# Exercise
Switch every "Partners" in the records below to "Sponsors", and reproduce all the lines with nothing else changed.

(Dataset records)
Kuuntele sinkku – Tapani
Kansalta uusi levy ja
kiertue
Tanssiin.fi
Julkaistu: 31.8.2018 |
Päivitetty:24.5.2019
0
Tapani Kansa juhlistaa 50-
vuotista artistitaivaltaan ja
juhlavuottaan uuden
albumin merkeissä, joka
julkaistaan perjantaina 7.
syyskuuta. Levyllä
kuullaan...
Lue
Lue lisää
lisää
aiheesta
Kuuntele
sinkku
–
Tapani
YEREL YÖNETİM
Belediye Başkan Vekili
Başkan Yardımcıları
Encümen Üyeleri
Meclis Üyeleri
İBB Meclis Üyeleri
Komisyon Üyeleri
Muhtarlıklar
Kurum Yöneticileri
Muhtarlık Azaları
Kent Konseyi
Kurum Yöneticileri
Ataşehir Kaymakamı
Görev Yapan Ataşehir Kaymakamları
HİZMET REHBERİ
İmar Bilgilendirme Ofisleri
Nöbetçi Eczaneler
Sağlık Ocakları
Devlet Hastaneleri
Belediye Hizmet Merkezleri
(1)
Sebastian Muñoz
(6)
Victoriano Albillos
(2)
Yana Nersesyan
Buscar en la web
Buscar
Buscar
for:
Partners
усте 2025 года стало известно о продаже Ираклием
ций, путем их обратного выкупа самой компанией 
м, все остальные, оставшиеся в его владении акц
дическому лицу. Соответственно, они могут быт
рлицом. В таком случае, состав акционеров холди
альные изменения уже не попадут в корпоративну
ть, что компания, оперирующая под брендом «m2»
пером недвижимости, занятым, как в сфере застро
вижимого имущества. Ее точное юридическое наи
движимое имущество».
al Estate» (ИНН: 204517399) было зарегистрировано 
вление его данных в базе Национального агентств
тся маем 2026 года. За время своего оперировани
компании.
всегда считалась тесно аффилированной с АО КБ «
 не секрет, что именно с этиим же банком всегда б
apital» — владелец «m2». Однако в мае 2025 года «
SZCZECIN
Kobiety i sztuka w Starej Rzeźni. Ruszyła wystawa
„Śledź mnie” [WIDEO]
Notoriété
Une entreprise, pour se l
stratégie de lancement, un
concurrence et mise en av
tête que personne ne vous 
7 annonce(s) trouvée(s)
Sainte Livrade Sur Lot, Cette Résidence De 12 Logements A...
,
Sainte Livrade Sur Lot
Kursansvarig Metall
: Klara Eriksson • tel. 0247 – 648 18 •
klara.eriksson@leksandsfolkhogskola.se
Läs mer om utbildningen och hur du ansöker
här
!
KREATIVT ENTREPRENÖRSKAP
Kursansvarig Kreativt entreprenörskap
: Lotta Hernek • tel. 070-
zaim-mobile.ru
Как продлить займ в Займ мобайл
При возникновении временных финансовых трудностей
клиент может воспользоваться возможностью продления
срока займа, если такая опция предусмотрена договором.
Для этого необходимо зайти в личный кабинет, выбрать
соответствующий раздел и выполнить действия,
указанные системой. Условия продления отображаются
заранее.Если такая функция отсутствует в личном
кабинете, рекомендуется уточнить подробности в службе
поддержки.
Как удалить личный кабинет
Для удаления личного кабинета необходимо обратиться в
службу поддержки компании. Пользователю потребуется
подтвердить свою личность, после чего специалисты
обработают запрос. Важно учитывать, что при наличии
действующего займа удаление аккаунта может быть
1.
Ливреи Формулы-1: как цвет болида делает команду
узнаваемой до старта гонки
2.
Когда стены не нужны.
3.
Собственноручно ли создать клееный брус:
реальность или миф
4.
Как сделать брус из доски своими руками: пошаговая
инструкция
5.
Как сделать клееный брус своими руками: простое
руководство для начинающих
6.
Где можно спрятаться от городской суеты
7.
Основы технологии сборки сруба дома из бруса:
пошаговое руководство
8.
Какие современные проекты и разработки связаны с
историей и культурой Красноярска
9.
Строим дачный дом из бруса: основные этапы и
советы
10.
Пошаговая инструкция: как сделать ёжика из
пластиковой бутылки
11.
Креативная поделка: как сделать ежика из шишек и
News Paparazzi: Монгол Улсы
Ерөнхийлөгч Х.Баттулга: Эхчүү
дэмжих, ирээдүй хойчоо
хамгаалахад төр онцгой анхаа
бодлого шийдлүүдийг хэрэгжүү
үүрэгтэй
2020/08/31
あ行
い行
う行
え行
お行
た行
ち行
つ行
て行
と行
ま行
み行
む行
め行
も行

# Problem solution
Kuuntele sinkku – Tapani
Kansalta uusi levy ja
kiertue
Tanssiin.fi
Julkaistu: 31.8.2018 |
Päivitetty:24.5.2019
0
Tapani Kansa juhlistaa 50-
vuotista artistitaivaltaan ja
juhlavuottaan uuden
albumin merkeissä, joka
julkaistaan perjantaina 7.
syyskuuta. Levyllä
kuullaan...
Lue
Lue lisää
lisää
aiheesta
Kuuntele
sinkku
–
Tapani
YEREL YÖNETİM
Belediye Başkan Vekili
Başkan Yardımcıları
Encümen Üyeleri
Meclis Üyeleri
İBB Meclis Üyeleri
Komisyon Üyeleri
Muhtarlıklar
Kurum Yöneticileri
Muhtarlık Azaları
Kent Konseyi
Kurum Yöneticileri
Ataşehir Kaymakamı
Görev Yapan Ataşehir Kaymakamları
HİZMET REHBERİ
İmar Bilgilendirme Ofisleri
Nöbetçi Eczaneler
Sağlık Ocakları
Devlet Hastaneleri
Belediye Hizmet Merkezleri
(1)
Sebastian Muñoz
(6)
Victoriano Albillos
(2)
Yana Nersesyan
Buscar en la web
Buscar
Buscar
for:
Sponsors
усте 2025 года стало известно о продаже Ираклием
ций, путем их обратного выкупа самой компанией 
м, все остальные, оставшиеся в его владении акц
дическому лицу. Соответственно, они могут быт
рлицом. В таком случае, состав акционеров холди
альные изменения уже не попадут в корпоративну
ть, что компания, оперирующая под брендом «m2»
пером недвижимости, занятым, как в сфере застро
вижимого имущества. Ее точное юридическое наи
движимое имущество».
al Estate» (ИНН: 204517399) было зарегистрировано 
вление его данных в базе Национального агентств
тся маем 2026 года. За время своего оперировани
компании.
всегда считалась тесно аффилированной с АО КБ «
 не секрет, что именно с этиим же банком всегда б
apital» — владелец «m2». Однако в мае 2025 года «
SZCZECIN
Kobiety i sztuka w Starej Rzeźni. Ruszyła wystawa
„Śledź mnie” [WIDEO]
Notoriété
Une entreprise, pour se l
stratégie de lancement, un
concurrence et mise en av
tête que personne ne vous 
7 annonce(s) trouvée(s)
Sainte Livrade Sur Lot, Cette Résidence De 12 Logements A...
,
Sainte Livrade Sur Lot
Kursansvarig Metall
: Klara Eriksson • tel. 0247 – 648 18 •
klara.eriksson@leksandsfolkhogskola.se
Läs mer om utbildningen och hur du ansöker
här
!
KREATIVT ENTREPRENÖRSKAP
Kursansvarig Kreativt entreprenörskap
: Lotta Hernek • tel. 070-
zaim-mobile.ru
Как продлить займ в Займ мобайл
При возникновении временных финансовых трудностей
клиент может воспользоваться возможностью продления
срока займа, если такая опция предусмотрена договором.
Для этого необходимо зайти в личный кабинет, выбрать
соответствующий раздел и выполнить действия,
указанные системой. Условия продления отображаются
заранее.Если такая функция отсутствует в личном
кабинете, рекомендуется уточнить подробности в службе
поддержки.
Как удалить личный кабинет
Для удаления личного кабинета необходимо обратиться в
службу поддержки компании. Пользователю потребуется
подтвердить свою личность, после чего специалисты
обработают запрос. Важно учитывать, что при наличии
действующего займа удаление аккаунта может быть
1.
Ливреи Формулы-1: как цвет болида делает команду
узнаваемой до старта гонки
2.
Когда стены не нужны.
3.
Собственноручно ли создать клееный брус:
реальность или миф
4.
Как сделать брус из доски своими руками: пошаговая
инструкция
5.
Как сделать клееный брус своими руками: простое
руководство для начинающих
6.
Где можно спрятаться от городской суеты
7.
Основы технологии сборки сруба дома из бруса:
пошаговое руководство
8.
Какие современные проекты и разработки связаны с
историей и культурой Красноярска
9.
Строим дачный дом из бруса: основные этапы и
советы
10.
Пошаговая инструкция: как сделать ёжика из
пластиковой бутылки
11.
Креативная поделка: как сделать ежика из шишек и
News Paparazzi: Монгол Улсы
Ерөнхийлөгч Х.Баттулга: Эхчүү
дэмжих, ирээдүй хойчоо
хамгаалахад төр онцгой анхаа
бодлого шийдлүүдийг хэрэгжүү
үүрэгтэй
2020/08/31
あ行
い行
う行
え行
お行
た行
ち行
つ行
て行
と行
ま行
み行
む行
め行
も行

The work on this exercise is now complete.